これは現場の熱さ(毎日 40℃ を超える。と言っても今の日本では珍しくなくなった)のせいだけではないようだ。また定刻になると、やっている作業を放り出して、用意しておいたゴザを通路に敷いて、所定の方向に向かって礼拝を始めるといった状況である。

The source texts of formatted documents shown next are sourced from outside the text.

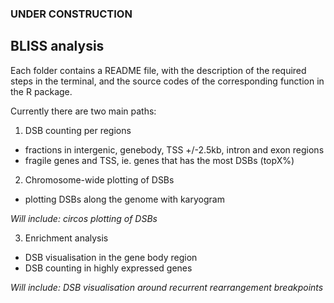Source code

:### UNDER CONSTRUCTION

## BLISS analysis

Each folder contains a README file, with the description of the required steps in the terminal, and the source codes of the corresponding function in the R package.

Currently there are two main paths:
1. DSB counting per regions
  - fractions in intergenic, genebody, TSS +/-2.5kb, intron and exon regions
  - fragile genes and TSS, ie. genes that has the most DSBs (topX%)
  
2. Chromosome-wide plotting of DSBs
  - plotting DSBs along the genome with karyogram
  
  _Will include: circos plotting of DSBs_
  
3. Enrichment analysis
  - DSB visualisation in the gene body region
  - DSB counting in highly expressed genes
  
  _Will include: DSB visualisation around recurrent rearrangement breakpoints_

挨拶用語に “サラマレコン” という便利な言葉があった。おはよう、こんにちは、こんばんは、どれにも使える。機関銃を持った守衛に挨拶するのにもよく使った。初対面の人にももちろん大変有効で、これでなんとなく意志が通じるようになる。実際は、“アッ・サラーム アライクム” =「あなたがたの上に平安がありますように」ということらしいが、日本人には “サラマレコン” としか聞こえない。また、アラブ人と一緒に仕事をすると “インシャラー” という言葉をよく耳にする。これが「神(アラー)の思し召すままに」という神を賛美する言葉ということである。キリスト教でも同じような「すべて神の御心のままに」(ルカ福音書)があり神への絶対信仰を意味する言葉になっているが、内容についてはちょっと違う気がする。意図するところは「うまく行くも行かぬも すべて神次第」ということで、“Let it be、 ~どうにかなるさ~ ” ということに近いようだ。したがってこの言葉が出た後はスケジュール通りには物事が進まなくなると言われる。また、ラマダン(断食月)というのがある。ほぼ 1 ヶ月間、日の出から日の入までの間、飲食を絶つ(水を飲むのも禁止)宗教的試練である。私が滞在したころは幸いにしてこの期間には該当しなかったが、非イスラム教徒とてこの期間中は、公共の場においての喫煙行為は厳禁と現場の人たちに言われた。戒律が厳格で有名な隣国では、これを行った結果として国外追放が通例であり、それでもまだ良い方で、数年前には某日本メーカの技術者達がたむろして喫煙したのが原因で禁錮刑となり、挙句の果てにモスクを一つ作る約束をしてようやく釈放してもらったという大変なエピソードも現地の人から聞いた。

最後に

休日には車で砂漠ツアーをした。見慣れない砂漠特有の植物がところどころに植生していた。稼働中の石油掘削機も間近で見ることができた。しかし、どこまで行ってもずっと砂漠のままできりがなかった。また途中で、アラビアのロレンスのようないでたちの全身白布に包まった羊飼いと、のんびりとした羊の大きな群れによく出会った。この国の人々は、おそらく何千年も前からこのような生活をしていたのだろう、熱いのを除けば大変のどかで、平和そのもののように思えた。

写真 3 砂漠と羊の群れ

先進国がアラブで石油を探し当てたおかげで、アラブの国の人々の生活が様変わりするとともに、現在は石油の利権をめぐって部族や隣国どうしが争う、戦争の絶えない国々になってしまった。さらに最近の IS(Islamic State)になってくると、イスラム教についての知識がないのを差し引いても、存在そのものからして理解しがたい状況になっている。こうしたアラブイスラム圏へ自ら進んで旅行する機会はこれからもおそらく無いであろう。たいへん貴重な経験をさせていただいた。最後の結言として、これらアラブの人々に真の平和をと心から願わずにいられない。